Installed wind power grew a staggering 45 percent in 2007, and that growth is poised to continue. In a recent report, the Department of Energy said if a series of challenges were met, then the United States should be able to derive a full 20 percent of its electric demand from wind power alone by 2030.

Research and investments are being poured into this technology, which is helping fuel its rapid growth. In a recent research paper in the International Journal of Global Energy Issues, engineers in Greece examined the total cost of various "green" technologies to see how they stacked up to fossil fuels once construction, maintenance and disposal were considered. They found that wind power, along with geothermal energy, were the greenest alternatives to fossil fuels, so the boom in wind power is not only good for U.S. energy independence, but it is also good for the planet as it reduces our dependence on fossil fuels.

With the credit crisis, worldwide recession and reduction in energy prices dampening near-term demand for renewable energy and capital for those projects, there continues to be a surge in wind power demand and also a similar surge in demand for the equipment needed for capturing the wind. In April, turbine manufacturers confirmed that a wind turbine shortage exists, and is growing. In a conference call to analysts, General Electric reported that they currently had a $12 billion backlog of orders booked but not shipped-more than double that of just one year prior.

While the latest available data shows that the United States has a long way before it will reach some of its lofty renewable energy goals, the surge in wind interest alone suggests that significant changes are underway. Currently, many states have large amounts of wind energy production facilities in the construction pipeline. Once the planned projects are built, four states will produce more wind power than the entire country did in 2007. However, improved national electricity transmission will be required for industrial customers to realize the market benefit for these renewable energy projects. For example, if the wires to move the power from a Wyoming wind farm cannot be built, the power cannot get to the large, electricity-using markets.

Solar Power
Not to be outdone by wind power, solar is making large leaps in terms of installed projects. In California, companies have almost completed construction on a pair of massive solar plants that together will generate more than 800-MW of power - more than 12 times the power than that of the next largest plant currently in operation. The plants, when completed, will cover more than 12.5 square miles in sunny, central California. The scale of these plants is significant, as previous studies have shown that small solar installations are not actually an efficient alternative to other power sources.
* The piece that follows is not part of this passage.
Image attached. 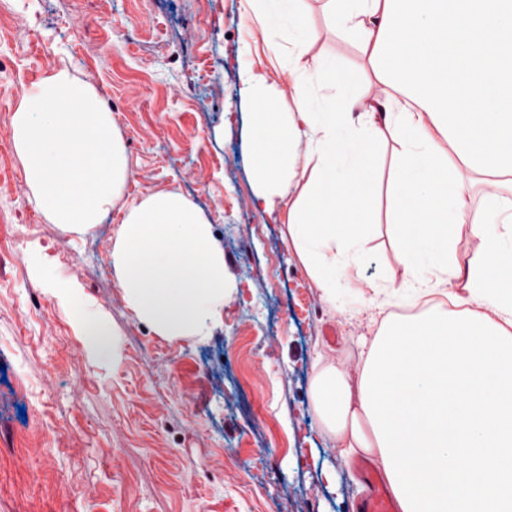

Only when the scales are large enough does solar become a cleaner and greener alternative to fossil fuels. Additionally, the newer solar technology is concentrating solar power where large "farms" of solar mirrors collect and concentrate the sun's rays to create electricity.

Energy Considerations for Companies
Today, energy companies are becoming increasingly global in their operations. They are also comprehending energy issues and compliance and taking advantage of situations. Developing a carbon strategy, understanding the approach for carbon regulations, assessing greenhouse gas emissions, generating or purchasing renewable energy and measuring the financial impact of carbon issues are all essential to progressing in the evolving energy movement and employing the best business practices.

Last summer, energy costs skyrocketed to levels not seen in decades. While cost is a motivational factor for industrial customers when it comes to making decisions regarding an energy purchase, brand image is something that many mid-size to large energy consumers consider. Some energy companies will spend more this year on renewable energy because they not only think it is good for their brand, but they also know it is important to a large part of their client base.

To stay ahead of this changing energy market, it is paramount to stay abreast of regulations in the works. Last summer, the Lieberman-Warner Leading Climate Change Bill failed in the Senate, but many key regional and state initiatives will most likely be implemented to cap greenhouse gas and carbon emissions from large corporations. Canada has already implemented some measures. A smart energy consumer is well informed and cognizant of proposed legislation that could affect any current energy programs.